When to use this drill

This is an individual challenge drill — use it at the end of a solo session as a development challenge rather than in the main technical block. Set a personal benchmark: how many clean full rainbows (roll-up, flick, sprint, receive) can you complete in 5 minutes? Track it weekly. For coaches, it works well as an optional station at the end of training for players who want extra challenge.

Frequently asked questions

How long does it take to learn the full rainbow?

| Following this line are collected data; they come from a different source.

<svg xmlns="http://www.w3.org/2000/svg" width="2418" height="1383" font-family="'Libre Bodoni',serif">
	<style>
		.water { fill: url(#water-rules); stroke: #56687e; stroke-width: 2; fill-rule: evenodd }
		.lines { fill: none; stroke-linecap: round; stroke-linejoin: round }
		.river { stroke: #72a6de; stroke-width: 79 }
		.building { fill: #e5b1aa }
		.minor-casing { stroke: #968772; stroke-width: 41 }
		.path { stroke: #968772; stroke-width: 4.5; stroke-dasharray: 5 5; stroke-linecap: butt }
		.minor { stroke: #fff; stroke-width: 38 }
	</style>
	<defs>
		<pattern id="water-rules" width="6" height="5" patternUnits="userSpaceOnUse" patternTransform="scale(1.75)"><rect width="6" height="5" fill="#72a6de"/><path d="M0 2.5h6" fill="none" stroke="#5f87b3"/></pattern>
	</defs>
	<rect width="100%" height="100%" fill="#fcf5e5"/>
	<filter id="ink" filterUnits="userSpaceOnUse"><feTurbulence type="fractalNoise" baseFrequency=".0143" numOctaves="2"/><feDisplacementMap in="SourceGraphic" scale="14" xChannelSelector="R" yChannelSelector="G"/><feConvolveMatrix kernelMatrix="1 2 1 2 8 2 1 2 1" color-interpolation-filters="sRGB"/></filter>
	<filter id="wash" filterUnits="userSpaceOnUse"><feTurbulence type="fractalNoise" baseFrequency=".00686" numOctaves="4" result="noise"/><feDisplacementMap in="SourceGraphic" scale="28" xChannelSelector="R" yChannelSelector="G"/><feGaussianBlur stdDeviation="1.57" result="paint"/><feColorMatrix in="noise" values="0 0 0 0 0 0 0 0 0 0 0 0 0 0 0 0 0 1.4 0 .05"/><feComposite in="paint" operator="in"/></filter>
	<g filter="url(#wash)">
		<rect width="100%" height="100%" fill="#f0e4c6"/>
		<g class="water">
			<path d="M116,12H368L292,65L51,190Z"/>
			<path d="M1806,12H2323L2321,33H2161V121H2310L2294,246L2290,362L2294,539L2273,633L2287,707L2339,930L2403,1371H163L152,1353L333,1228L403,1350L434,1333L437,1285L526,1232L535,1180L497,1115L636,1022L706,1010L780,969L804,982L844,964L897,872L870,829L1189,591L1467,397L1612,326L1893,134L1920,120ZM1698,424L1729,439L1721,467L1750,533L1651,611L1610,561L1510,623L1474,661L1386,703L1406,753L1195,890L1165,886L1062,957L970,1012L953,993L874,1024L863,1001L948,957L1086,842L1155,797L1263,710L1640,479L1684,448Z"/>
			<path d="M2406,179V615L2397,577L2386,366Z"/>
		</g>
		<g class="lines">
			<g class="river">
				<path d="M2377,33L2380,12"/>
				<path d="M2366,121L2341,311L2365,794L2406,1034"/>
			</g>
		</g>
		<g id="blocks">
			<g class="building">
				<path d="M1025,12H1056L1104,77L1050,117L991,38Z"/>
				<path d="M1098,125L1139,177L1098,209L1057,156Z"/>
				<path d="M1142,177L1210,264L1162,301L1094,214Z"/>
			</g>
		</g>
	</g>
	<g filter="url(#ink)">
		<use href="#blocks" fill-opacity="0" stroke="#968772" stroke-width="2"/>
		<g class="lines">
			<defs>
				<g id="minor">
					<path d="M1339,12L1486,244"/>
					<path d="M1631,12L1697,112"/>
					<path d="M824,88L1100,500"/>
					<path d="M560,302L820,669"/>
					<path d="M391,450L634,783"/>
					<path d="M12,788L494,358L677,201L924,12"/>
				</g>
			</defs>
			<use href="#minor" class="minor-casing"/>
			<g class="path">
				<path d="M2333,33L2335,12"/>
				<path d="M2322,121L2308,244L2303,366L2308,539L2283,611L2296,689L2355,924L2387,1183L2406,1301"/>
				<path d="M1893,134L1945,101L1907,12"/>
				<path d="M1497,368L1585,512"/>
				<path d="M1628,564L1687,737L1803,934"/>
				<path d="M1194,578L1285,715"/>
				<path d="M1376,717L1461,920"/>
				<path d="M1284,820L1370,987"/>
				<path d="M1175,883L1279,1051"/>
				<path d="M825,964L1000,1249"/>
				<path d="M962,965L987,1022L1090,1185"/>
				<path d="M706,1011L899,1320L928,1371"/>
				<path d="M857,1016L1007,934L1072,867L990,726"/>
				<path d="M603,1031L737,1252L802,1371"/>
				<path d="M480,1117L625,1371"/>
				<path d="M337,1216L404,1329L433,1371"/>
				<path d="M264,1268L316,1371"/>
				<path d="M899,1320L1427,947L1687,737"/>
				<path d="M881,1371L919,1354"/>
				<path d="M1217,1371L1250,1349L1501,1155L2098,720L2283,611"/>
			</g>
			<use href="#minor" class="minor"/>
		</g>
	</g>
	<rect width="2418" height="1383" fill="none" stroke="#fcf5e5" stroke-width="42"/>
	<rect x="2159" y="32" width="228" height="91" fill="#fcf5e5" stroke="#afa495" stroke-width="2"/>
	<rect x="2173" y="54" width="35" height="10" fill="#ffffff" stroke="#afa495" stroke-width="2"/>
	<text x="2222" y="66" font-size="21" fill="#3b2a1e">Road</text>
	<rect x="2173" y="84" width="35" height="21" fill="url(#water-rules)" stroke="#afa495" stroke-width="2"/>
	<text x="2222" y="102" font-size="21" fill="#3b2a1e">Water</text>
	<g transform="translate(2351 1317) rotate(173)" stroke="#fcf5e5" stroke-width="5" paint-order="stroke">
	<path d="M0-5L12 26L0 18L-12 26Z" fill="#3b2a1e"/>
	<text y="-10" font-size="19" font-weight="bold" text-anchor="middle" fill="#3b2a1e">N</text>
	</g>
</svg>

Most players with solid basic technique can learn the roll-up in 1–2 sessions and the heel flick in 2–3 more sessions. A clean, repeatable full rainbow typically takes 8–12 sessions of focused practice — longer than most expect, but the coordination gain is real.

Is the rainbow actually useful in a match?

Rarely — it is most effective near the touchline when a defender is directly behind you. Its real value in training is the touch coordination it develops, which transfers to every other close-control skill. Think of it as a finger exercise for a pianist.

Should both feet be able to do it?

Yes — practise the roll-up on both feet. The dominant foot will always feel more natural, but a left-footed rainbow from the right side of the pitch is a genuine match weapon that most players never develop.